Céline Dion? Les Invasions barbares? Garou? Le Cirque du Soleil? On a beau cherché quelque chose ou quelqu'un venu du Québec qui ait disposé dans le passé d'une telle visibilité, on ne trouve aucun précédent. Les Têtes en claques en France, c'est bel et bien du jamais vu.
Il est vrai que SFR, le deuxième opérateur français derrière le géant Orange, a mis le paquet pour vendre son nouveau forfait "Unlimited Messaging Young Generation two thousand seven" (sic), destiné au moins de 25 ans.
Intitulée "Ca va ouatcher!", la campagne de publicité de l'opérateur, coordonnée par Publicis, première agence française, en est une "à 360 degrés", comme on dit dans le monde de la "pub".
SFR a bien sûr acquis tout le catalogue des sketchs du site Internet des Têtes à claques, que les abonnés peuvent désormais regarder sur leurs cellulaires. Mais ce n'est qu'une petite partie de l'opération. Pour SFR, Michel Beaudet, le créateur des Têtes à claques, a surtout inventé quatre nouveaux personnages: Sunny, Paco et deux "bimbos", Crystal et Mia, devenus les vedettes d'une séries de capsules publicitaires inédites.
Depuis le milieu du mois d'août, ces quatre "ouatcheurs" ont progressivement envahi tous les "supports" imaginables, au point où il est pratiquement impossible, à moins de garder les yeux baissés en permanence, de ne pas tomber sur eux.
On les a entendus à la radio et vus dans les salles de cinéma. Ils s'affichent désormais en format géant sur les panneaux publicitaires, les abribus, les autobus, sur les portes automatiques à la sortie du métro, sur des cartes postales et même en terrasse sur les tables des bistrots parisiens.
Ces nouvelles Têtes à claques ont aussi leur site Internet (www.cavaouatcher.fr), où chaque personnage est présenté.
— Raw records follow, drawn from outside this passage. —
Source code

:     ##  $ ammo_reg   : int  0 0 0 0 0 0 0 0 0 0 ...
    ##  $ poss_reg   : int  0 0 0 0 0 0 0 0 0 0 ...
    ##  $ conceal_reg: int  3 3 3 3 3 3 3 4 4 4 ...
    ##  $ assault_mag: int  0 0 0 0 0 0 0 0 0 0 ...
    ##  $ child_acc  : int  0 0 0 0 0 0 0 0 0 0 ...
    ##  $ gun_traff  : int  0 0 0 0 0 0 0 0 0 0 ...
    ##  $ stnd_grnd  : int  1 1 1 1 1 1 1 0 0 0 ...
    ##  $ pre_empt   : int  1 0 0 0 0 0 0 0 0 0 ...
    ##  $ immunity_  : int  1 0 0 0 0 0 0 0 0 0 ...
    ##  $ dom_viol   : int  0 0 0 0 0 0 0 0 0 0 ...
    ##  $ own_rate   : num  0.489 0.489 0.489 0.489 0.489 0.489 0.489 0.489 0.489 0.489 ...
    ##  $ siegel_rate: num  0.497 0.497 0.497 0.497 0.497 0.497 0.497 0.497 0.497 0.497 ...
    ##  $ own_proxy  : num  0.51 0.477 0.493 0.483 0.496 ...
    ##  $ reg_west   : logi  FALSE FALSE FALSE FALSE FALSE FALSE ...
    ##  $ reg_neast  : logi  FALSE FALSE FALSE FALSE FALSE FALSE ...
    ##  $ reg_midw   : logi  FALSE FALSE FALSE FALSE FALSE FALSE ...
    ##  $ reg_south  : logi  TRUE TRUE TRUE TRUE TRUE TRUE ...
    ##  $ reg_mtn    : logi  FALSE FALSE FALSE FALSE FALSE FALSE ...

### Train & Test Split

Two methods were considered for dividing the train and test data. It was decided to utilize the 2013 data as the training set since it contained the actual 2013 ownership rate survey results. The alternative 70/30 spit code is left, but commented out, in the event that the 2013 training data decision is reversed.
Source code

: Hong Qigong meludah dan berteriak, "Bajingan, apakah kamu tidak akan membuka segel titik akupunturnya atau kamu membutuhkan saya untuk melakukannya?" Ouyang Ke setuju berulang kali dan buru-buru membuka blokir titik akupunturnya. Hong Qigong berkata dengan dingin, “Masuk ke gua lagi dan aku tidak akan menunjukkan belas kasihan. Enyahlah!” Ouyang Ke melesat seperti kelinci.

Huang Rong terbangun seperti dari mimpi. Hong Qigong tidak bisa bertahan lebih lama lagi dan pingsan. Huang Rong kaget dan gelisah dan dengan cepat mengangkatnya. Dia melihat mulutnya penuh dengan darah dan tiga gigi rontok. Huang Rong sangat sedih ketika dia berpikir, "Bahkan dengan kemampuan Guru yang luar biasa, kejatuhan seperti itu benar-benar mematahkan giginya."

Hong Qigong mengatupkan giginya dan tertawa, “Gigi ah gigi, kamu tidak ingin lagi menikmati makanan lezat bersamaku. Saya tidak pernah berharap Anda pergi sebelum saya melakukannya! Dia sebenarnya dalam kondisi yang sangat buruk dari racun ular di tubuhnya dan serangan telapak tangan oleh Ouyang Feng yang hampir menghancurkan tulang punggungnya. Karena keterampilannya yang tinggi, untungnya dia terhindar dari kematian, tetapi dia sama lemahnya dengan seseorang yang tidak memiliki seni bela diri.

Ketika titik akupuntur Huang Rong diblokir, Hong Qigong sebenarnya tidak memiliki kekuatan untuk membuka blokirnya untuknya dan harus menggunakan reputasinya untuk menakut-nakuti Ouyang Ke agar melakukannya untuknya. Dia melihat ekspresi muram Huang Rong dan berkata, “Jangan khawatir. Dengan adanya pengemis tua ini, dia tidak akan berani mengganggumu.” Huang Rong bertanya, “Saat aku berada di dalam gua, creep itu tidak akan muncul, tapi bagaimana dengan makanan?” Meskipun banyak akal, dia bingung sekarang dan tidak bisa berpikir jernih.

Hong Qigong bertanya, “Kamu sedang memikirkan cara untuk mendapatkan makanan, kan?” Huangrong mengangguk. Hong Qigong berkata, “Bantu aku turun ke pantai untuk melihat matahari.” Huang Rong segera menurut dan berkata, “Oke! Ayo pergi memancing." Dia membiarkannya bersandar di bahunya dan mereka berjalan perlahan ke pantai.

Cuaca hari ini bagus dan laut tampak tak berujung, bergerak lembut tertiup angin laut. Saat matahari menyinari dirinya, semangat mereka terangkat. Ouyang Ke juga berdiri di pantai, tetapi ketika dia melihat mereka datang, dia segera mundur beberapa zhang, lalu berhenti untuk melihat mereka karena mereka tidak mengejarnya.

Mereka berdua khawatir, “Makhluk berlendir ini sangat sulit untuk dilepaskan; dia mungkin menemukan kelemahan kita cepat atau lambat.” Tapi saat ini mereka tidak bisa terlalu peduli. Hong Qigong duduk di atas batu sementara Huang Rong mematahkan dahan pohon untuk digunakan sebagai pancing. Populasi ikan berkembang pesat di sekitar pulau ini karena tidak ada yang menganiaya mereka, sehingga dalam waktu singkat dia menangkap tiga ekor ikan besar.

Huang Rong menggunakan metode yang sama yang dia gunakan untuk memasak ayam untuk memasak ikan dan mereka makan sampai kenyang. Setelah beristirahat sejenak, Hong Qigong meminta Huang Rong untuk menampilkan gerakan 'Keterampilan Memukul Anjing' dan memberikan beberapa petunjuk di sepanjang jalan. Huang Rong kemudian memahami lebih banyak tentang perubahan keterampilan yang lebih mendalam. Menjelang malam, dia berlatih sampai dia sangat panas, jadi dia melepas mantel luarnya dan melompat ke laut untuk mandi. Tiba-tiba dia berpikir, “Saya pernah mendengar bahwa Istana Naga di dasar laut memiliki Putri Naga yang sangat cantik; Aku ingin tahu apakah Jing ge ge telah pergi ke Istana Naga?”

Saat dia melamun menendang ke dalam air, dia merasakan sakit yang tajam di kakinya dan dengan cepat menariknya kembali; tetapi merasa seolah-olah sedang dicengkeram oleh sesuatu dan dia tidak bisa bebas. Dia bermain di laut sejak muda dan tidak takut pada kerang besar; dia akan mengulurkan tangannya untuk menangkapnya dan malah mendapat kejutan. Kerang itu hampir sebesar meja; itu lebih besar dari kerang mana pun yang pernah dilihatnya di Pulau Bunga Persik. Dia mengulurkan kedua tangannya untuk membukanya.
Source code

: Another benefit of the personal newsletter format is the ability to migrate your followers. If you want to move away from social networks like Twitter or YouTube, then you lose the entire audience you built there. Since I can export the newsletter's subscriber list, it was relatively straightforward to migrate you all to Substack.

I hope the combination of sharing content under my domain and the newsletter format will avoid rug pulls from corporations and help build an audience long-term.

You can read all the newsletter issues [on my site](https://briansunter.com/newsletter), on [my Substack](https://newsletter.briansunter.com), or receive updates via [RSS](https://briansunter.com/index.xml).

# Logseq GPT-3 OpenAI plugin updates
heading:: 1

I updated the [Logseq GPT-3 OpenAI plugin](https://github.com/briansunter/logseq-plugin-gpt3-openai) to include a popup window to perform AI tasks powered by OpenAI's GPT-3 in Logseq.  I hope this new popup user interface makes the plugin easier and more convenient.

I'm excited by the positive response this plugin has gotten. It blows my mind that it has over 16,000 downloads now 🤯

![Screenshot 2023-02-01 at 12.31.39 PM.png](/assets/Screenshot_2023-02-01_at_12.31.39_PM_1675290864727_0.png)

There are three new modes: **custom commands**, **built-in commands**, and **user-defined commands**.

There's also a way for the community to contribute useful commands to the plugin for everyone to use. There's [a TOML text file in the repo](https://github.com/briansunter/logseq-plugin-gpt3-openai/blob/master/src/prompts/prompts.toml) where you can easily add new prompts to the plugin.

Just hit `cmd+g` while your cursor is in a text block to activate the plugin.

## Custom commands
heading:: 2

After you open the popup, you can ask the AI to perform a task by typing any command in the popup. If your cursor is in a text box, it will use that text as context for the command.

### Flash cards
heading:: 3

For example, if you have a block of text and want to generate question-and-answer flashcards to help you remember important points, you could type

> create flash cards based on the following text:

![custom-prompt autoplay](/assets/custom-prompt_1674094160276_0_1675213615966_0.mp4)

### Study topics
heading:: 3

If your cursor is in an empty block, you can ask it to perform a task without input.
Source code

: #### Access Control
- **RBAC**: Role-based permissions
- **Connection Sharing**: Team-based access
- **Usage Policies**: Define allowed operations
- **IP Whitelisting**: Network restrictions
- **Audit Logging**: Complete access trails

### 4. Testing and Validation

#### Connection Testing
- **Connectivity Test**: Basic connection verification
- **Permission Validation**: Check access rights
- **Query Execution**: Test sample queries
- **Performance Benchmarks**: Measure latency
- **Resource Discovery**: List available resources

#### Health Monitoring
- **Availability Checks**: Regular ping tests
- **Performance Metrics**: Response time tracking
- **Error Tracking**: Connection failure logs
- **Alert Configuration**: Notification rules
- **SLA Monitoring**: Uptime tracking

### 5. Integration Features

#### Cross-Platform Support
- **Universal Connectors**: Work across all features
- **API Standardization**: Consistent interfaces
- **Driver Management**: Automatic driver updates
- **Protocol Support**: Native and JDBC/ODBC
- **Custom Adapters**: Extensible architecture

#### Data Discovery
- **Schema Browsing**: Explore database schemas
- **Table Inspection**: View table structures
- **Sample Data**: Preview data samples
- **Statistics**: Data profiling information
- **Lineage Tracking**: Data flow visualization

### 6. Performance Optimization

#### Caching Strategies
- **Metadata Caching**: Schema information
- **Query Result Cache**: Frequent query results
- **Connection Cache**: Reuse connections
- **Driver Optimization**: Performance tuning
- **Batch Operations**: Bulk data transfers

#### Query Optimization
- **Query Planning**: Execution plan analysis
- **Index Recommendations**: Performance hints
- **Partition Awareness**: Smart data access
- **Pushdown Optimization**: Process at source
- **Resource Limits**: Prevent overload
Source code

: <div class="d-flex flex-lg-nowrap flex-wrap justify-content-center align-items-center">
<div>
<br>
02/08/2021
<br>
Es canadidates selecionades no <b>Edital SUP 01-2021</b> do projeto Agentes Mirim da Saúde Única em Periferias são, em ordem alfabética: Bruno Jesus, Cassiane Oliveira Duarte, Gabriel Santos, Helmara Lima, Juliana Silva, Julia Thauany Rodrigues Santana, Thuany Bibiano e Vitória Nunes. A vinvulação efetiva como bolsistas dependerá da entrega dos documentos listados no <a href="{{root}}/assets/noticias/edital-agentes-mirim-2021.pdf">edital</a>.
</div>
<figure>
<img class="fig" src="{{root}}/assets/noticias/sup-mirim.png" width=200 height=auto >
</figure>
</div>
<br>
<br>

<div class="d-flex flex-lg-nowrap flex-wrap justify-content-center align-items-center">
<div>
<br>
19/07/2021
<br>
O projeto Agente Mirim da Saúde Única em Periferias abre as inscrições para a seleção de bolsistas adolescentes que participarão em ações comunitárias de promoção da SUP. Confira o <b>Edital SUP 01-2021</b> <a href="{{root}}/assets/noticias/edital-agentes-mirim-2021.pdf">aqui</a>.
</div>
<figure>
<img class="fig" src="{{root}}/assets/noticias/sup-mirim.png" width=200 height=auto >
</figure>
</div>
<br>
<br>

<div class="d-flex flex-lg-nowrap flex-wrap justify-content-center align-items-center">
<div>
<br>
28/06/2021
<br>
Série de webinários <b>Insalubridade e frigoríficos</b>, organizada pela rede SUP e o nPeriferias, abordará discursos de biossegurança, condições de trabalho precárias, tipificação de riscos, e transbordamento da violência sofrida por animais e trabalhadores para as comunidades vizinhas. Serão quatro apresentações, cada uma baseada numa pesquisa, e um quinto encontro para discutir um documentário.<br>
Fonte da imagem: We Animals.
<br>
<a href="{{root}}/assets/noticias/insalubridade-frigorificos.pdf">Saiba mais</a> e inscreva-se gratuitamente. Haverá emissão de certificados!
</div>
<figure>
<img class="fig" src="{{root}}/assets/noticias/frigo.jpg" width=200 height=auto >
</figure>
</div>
On y apprend par exemple que Sunny, un amateur de surf un peu "nerviou" (nerveux), adore "se péter les bretelles en envoyant des MMS de lui en train de surfer sur le lac Mistassini à des petites pitounes ben kioutes".
Le site propose, entre divers "goodies" et un concours pour devenir "le King de la Ouatche!", un "lexique de la ouatche", où les jeunes français apprendront le sens d'expressions comme "ouatcher", bien sûr, "branleux", "botcher" et "se faire crosser", sobrement traduit par "se faire avoir bêtement".